▶ _TASK ITEM_
Everything from the line containing "вследствие применения запасных частей или" through the line containing "Окончательный этап заключается" should be repeated exactly, and nothing else from the data.

^^^^^^^^

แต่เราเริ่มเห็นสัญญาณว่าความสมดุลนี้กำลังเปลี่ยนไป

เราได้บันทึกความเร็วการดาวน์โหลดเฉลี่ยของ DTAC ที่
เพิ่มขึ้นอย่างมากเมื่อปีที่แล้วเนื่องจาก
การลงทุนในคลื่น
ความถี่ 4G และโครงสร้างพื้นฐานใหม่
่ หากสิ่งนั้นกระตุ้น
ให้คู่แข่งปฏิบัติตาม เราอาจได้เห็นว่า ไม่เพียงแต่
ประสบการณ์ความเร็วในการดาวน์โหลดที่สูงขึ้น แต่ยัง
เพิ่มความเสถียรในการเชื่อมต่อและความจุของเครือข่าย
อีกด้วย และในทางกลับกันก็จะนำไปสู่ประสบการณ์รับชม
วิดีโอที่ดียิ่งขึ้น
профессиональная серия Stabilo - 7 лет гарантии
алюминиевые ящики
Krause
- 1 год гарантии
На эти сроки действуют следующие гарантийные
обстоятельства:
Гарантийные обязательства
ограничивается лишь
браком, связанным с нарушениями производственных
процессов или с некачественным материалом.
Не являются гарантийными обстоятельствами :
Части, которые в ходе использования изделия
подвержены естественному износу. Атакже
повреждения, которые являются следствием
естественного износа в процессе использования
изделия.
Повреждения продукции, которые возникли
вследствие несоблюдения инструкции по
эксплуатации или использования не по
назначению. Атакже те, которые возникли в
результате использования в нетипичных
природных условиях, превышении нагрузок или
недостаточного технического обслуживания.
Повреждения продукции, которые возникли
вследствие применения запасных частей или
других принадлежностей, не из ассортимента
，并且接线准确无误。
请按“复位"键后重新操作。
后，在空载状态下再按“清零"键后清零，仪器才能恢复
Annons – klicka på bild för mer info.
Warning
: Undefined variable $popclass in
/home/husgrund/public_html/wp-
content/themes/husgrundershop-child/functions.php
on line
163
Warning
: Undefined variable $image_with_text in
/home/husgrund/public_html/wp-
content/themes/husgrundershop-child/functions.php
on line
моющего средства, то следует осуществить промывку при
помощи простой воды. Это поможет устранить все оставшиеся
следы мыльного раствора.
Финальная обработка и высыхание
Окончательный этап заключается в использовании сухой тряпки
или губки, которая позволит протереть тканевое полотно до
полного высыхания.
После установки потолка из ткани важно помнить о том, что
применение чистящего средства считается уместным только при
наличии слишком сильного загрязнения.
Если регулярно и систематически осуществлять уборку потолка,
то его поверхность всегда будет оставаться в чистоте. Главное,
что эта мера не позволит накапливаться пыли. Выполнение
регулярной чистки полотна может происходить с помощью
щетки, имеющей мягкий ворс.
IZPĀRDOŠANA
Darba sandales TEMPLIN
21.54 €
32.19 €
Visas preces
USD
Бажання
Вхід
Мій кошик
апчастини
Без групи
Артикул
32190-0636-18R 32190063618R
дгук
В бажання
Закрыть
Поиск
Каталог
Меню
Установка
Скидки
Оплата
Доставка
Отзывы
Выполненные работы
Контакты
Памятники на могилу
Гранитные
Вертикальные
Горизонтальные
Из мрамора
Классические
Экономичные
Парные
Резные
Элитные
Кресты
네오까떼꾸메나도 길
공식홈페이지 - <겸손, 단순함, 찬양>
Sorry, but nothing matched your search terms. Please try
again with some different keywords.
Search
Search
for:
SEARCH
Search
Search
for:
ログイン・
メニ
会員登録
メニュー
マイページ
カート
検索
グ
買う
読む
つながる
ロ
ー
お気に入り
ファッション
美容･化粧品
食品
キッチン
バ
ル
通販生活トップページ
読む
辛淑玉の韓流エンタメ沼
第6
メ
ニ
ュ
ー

^^^^^^^^

▶ _RESULT FOR THIS EXERCISE_
вследствие применения запасных частей или
других принадлежностей, не из ассортимента
，并且接线准确无误。
请按“复位"键后重新操作。
后，在空载状态下再按“清零"键后清零，仪器才能恢复
Annons – klicka på bild för mer info.
Warning
: Undefined variable $popclass in
/home/husgrund/public_html/wp-
content/themes/husgrundershop-child/functions.php
on line
163
Warning
: Undefined variable $image_with_text in
/home/husgrund/public_html/wp-
content/themes/husgrundershop-child/functions.php
on line
моющего средства, то следует осуществить промывку при
помощи простой воды. Это поможет устранить все оставшиеся
следы мыльного раствора.
Финальная обработка и высыхание
Окончательный этап заключается в использовании сухой тряпки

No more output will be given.